WORK INSTRUCTIONS — Could you retype, exactly as written, every line from the top of the records through the line that contains "de kleur Natural Oak een rustige en"?

INFORMATION GIVEN —
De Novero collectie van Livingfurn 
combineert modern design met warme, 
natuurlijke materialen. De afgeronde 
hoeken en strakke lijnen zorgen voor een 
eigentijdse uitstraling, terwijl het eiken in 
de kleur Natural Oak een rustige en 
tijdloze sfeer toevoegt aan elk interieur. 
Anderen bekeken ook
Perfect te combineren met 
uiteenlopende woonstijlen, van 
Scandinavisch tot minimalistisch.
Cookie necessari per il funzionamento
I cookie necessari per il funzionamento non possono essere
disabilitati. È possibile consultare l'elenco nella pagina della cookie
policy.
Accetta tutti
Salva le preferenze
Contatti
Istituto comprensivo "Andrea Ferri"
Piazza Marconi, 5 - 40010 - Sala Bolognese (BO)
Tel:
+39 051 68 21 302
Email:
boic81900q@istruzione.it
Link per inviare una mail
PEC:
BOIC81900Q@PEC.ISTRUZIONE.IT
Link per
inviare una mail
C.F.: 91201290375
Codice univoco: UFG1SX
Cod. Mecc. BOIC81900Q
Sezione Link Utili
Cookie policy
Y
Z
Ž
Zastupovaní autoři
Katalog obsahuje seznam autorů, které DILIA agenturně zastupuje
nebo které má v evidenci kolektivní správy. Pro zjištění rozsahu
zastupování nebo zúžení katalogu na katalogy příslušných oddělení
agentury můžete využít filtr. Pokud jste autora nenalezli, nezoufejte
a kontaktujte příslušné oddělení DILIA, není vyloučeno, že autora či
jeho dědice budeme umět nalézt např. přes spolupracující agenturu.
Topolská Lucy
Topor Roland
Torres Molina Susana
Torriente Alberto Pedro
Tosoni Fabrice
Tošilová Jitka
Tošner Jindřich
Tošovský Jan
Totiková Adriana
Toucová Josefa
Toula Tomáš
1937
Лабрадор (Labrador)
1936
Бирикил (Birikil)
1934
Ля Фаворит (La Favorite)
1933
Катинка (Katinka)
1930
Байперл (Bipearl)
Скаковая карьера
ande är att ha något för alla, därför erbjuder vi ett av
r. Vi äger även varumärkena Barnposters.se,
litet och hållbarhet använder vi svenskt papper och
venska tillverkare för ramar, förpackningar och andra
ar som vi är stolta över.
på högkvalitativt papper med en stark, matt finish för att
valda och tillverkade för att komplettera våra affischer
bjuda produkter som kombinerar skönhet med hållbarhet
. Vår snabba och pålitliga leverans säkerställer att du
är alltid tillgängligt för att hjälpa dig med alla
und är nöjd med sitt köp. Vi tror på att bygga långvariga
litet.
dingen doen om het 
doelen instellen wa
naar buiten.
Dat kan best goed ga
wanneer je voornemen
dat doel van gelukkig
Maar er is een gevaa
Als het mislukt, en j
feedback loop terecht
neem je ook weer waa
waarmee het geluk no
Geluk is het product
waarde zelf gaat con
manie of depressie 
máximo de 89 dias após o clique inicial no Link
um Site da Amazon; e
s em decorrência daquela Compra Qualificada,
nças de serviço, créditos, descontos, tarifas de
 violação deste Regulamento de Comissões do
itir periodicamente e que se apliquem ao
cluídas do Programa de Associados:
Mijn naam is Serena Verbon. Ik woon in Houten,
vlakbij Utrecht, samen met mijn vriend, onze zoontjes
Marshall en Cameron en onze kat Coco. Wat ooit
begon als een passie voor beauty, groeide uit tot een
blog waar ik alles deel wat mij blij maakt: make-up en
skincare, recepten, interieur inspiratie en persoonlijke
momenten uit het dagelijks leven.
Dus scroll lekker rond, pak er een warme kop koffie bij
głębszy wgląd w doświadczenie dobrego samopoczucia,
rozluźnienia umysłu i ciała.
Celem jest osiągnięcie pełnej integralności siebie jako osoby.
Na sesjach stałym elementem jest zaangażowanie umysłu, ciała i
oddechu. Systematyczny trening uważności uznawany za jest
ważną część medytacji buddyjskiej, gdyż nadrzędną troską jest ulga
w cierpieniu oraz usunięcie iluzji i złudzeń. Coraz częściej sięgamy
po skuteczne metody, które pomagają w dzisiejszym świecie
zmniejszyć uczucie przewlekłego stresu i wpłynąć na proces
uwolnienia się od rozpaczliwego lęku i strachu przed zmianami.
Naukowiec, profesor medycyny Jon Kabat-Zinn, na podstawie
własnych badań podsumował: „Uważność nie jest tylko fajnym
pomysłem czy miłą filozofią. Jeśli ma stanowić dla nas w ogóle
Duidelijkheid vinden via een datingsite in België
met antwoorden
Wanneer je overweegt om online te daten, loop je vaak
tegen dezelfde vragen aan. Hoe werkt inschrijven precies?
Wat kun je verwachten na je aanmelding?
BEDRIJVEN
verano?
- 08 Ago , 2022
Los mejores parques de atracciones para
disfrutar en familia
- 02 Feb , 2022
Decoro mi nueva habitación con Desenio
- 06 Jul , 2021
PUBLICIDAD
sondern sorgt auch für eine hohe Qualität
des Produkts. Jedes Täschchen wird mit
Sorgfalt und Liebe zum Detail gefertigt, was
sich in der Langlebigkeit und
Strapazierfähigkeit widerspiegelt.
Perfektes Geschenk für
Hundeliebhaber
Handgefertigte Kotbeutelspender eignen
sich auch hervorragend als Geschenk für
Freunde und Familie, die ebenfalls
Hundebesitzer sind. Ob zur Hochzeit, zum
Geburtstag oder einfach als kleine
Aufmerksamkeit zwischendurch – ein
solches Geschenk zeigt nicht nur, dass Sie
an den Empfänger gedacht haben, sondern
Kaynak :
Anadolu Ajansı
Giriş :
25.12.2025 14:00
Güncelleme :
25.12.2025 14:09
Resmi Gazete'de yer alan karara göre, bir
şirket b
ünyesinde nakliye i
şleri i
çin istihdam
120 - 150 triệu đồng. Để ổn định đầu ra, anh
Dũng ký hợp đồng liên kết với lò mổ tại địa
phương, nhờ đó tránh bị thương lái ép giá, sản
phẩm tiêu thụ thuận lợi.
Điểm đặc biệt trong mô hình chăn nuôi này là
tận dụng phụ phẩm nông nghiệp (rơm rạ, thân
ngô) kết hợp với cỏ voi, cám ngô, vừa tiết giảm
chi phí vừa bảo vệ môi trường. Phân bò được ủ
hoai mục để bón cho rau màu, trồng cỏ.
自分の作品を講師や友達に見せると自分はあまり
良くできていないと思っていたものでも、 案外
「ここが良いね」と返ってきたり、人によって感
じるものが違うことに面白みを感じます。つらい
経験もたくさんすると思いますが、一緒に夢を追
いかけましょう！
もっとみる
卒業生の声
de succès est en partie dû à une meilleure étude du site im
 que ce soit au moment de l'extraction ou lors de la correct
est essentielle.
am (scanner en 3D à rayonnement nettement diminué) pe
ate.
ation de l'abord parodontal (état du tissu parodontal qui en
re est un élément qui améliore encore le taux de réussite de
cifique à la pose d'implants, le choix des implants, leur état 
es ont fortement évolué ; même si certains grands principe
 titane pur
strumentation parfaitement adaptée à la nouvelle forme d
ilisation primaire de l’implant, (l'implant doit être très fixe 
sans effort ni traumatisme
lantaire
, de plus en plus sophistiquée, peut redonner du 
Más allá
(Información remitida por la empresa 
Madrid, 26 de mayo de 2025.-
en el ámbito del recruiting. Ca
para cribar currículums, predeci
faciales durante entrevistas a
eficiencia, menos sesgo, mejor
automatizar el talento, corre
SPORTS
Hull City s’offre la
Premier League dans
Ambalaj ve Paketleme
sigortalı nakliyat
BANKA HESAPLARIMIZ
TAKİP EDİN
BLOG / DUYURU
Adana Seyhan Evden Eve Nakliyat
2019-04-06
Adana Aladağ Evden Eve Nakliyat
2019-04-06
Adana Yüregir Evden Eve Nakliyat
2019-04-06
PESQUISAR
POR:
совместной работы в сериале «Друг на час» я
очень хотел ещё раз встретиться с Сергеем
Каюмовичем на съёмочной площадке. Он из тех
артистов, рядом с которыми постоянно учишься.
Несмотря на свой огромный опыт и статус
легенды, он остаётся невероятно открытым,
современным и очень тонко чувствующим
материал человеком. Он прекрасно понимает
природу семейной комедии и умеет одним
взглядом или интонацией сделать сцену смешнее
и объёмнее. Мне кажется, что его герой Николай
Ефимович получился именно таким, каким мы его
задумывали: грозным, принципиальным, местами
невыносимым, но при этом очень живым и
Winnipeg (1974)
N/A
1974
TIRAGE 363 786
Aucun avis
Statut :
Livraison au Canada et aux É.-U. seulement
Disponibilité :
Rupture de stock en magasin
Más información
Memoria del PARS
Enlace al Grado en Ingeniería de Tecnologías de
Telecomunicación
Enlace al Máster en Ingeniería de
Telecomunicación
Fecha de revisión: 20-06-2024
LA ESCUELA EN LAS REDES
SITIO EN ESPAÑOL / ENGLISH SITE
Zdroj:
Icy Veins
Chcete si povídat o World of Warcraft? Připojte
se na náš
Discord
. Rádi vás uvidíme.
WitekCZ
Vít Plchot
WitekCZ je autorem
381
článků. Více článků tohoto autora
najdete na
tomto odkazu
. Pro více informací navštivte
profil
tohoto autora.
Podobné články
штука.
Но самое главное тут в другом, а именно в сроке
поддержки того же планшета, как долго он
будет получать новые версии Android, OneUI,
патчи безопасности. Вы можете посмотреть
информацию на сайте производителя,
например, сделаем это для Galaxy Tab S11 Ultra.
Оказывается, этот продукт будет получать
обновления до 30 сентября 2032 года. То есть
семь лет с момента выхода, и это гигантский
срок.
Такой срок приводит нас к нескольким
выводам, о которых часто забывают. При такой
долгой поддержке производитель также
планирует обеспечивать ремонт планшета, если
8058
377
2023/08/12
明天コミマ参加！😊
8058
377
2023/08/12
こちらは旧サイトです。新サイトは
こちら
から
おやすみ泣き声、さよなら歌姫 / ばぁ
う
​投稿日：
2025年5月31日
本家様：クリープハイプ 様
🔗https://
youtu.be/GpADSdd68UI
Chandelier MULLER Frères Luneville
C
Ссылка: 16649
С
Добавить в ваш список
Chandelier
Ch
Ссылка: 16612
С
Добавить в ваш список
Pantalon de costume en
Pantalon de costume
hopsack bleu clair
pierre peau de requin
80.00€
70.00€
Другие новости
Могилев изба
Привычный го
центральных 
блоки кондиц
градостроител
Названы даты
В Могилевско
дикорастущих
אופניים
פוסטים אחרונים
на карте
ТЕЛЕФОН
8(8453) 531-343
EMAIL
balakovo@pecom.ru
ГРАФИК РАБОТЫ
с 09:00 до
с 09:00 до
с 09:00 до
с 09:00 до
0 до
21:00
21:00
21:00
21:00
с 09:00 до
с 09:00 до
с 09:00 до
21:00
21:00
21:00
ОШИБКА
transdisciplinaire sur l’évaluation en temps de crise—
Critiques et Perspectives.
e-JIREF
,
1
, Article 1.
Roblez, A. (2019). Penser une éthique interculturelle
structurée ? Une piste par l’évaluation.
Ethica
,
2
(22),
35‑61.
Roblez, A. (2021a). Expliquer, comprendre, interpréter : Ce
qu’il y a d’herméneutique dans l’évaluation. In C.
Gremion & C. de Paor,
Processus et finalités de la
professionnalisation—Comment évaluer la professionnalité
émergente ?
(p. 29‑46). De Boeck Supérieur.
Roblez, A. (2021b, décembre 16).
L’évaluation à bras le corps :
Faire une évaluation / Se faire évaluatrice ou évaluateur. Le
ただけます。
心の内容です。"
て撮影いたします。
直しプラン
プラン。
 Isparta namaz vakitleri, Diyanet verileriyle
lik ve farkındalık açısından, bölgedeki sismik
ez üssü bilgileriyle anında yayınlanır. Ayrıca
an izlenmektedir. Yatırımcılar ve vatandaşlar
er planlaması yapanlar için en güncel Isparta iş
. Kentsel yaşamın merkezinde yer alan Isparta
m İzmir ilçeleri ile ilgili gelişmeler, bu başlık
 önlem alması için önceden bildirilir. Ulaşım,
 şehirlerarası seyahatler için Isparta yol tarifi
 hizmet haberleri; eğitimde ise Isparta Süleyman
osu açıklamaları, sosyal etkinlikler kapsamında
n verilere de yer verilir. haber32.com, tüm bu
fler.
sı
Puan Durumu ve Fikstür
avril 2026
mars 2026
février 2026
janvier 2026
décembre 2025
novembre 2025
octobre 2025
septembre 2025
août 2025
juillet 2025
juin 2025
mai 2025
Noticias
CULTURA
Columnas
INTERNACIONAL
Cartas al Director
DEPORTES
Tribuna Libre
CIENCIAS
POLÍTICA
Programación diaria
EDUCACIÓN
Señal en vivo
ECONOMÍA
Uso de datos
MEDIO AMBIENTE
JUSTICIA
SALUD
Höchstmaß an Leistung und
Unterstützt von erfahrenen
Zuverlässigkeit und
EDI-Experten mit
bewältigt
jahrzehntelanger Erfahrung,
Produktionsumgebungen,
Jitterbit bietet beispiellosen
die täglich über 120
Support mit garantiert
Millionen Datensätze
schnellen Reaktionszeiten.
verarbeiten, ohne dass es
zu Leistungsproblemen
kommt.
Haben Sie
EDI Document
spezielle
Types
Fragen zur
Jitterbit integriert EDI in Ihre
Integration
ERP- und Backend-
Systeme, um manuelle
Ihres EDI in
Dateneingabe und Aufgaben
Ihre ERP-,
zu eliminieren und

SOLUTION —
De Novero collectie van Livingfurn 
combineert modern design met warme, 
natuurlijke materialen. De afgeronde 
hoeken en strakke lijnen zorgen voor een 
eigentijdse uitstraling, terwijl het eiken in 
de kleur Natural Oak een rustige en 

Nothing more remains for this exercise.